The shutdown of the live music industry couldn’t have come at a worse time. These institutions also have to carry insurance in order to combat the incoming wave of litigations, and venues often pay their insurance at the end of the year. Without the necessary income that usually comes in during the busy summer months, this could prove detrimental to many independent promoters. On top of it all, expenditures are based on the predicted ticket sales and revenue that year, which can usually be calculated pretty accurately. However, the pandemic has disrupted these predictions, and these venues will be left holding the bill and wondering about their ability to persevere.

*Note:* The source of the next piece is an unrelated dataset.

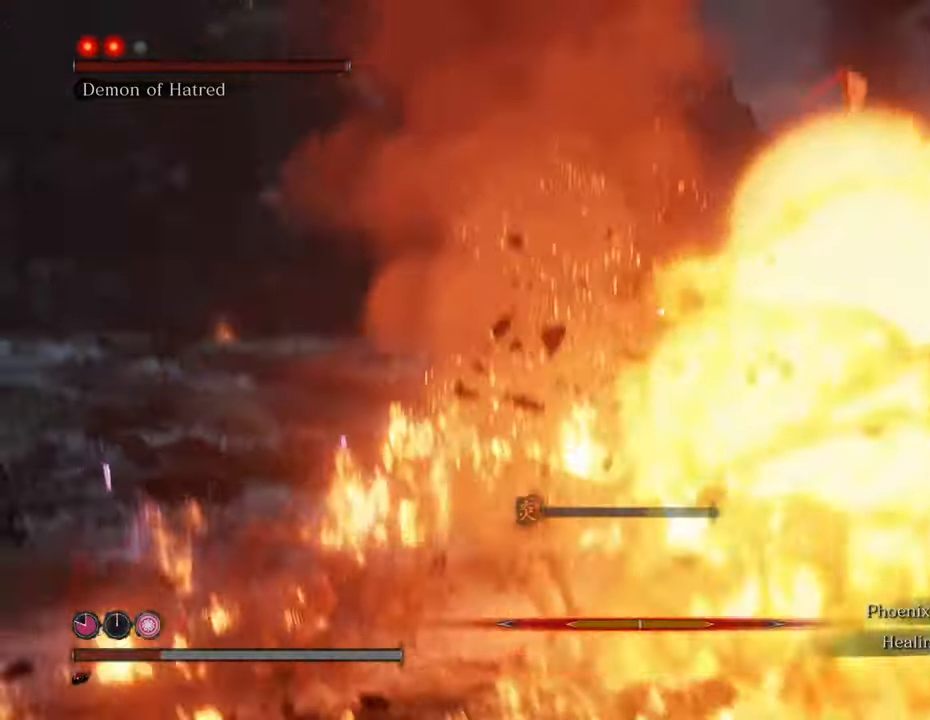
{"keys": ["a", "shift"], "mouse": [], "events": [[450, "s", "up"]]}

Independent venues and promoters were largely left out of the CARES Act. Putting forward the plan for recovery is difficult. The insular nature of the entertainment industry doesn’t lead to a simple understanding of the necessity of local music. In the NIVA letter to congressional leadership, the organization makes the argument that local venues are vital to the local economy: “[F]or every $1 spent on a ticket, a total of $12 in economic activity was generated. In New York City alone, our ancillary impact is more than $500 million. While we are small businesses, the estimated direct annual economic impact we bring to our local communities is nearly $10 billion.” In the end: money talks. Maybe the oligarchs will be willing to cooperate if they know dollar signs are involved.
However, nothing is ever guaranteed. Due to media hysteria concerning the pandemic, it’s likely that many will abstain from large public gatherings for some time to come. The sheer uncertainty in the future of the industry has already resulted in difficulties for Live Nation, who is also attempting to fundraise to support workers, despite having billions in capital. Public life may never look the same, and live music will likely be changed with it.
In an interview with Rolling Stone, Dayna Frank, the board president of NIVA, put it best: “We are all going to do what we need to do to protect public health … We were prepared to be down for three months. Six months. But now, is it starting to look like 12 months, 18 months? That’s when the existential crisis ensues.”
Only time will tell how much prosperity and culture were lost in the wake.